Hugh Bean died earlier this year (2004) and he features eminently in Tully Potter's superb liner notes alongside a handsomely assertive studio portrait. He is the violinist in the Concerto and plays as part of the group he founded in the Sonata.

The Sonata is recorded and styled in a very forward way so that neither instrumentalist can be said to be subservient. That said, most of the musical interest rests with the violin, Elgar's own instrument. The Sonata is at its strongest in the mellifluous song-making of the Allegro non Troppo finale which is a little Schumann-inflected. It develops a fine surging swing in the hands of Parkhouse and Bean. As for Bean’s treasurable version of the Concerto this is on the slowish side, not sleepy but clearly allowed ‘world enough and time’ to expand its lyrical lungs. This version does not have the drive of my first choices which would be Heifetz/Sargent or Zukerman/Barenboim. Bean does not exude charisma in the way of some soloists. Instead there is an unburnished integrity, the sort of feeling for poetry that makes his Lark Ascending with Boult such a classic. Something has been made of Bean's Sammons connection and there is a common feeling there if not the derring-do of the Sammons recording which has more storm-cloud drama than most. If you want an antidote to Elgarian ‘glitz’ yet avoiding the often edge-dulled predictability of Menuhin or the prolixity of Haendel in her distended version with Boult (Testament) then this is for you. Sound is downright honest, not Decca-brilliant but four-square and clear with a trace of hiss only to be expected from sessions made on iron oxide tape thirty-two years ago.

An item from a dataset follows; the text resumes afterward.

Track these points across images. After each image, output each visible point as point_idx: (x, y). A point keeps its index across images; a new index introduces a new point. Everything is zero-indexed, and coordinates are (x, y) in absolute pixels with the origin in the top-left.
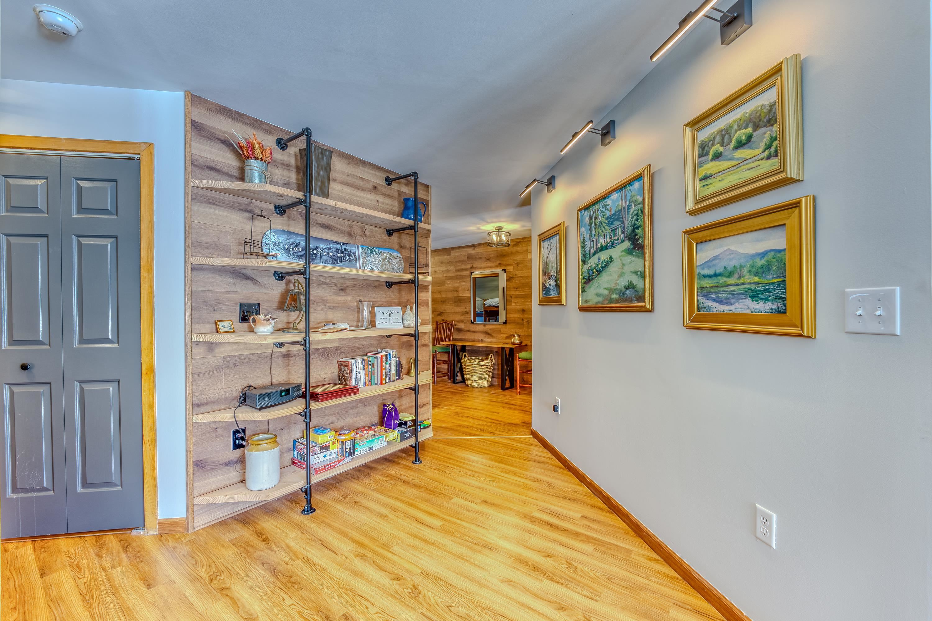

The Quintet: Ogdon (1937-1989) was an outsize personality yet he subjugates that to match the predominantly reticent role assigned by Elgar. This is thoughtful music and only flames reluctantly in the finale. Compared with the Bax Piano Quintet of five years earlier it is subdued and its melodic interest slight. However Elgar's writing in the final pages romps with a regal energy. In the Quartet the Piacevole with its comely and slightly melancholy musing comes off best of all.

Ogdon's playing of the little Serenade recognises that it is salon stuff but the substantial oddity here is the rather ramshackle rhapsodic Concert Allegro into which Ogdon infuses a confident mercurial energy.

Recommendable recordings strong on British reserve. The Bean version of the Concerto impresses by its integrity if not through high-wire dazzle.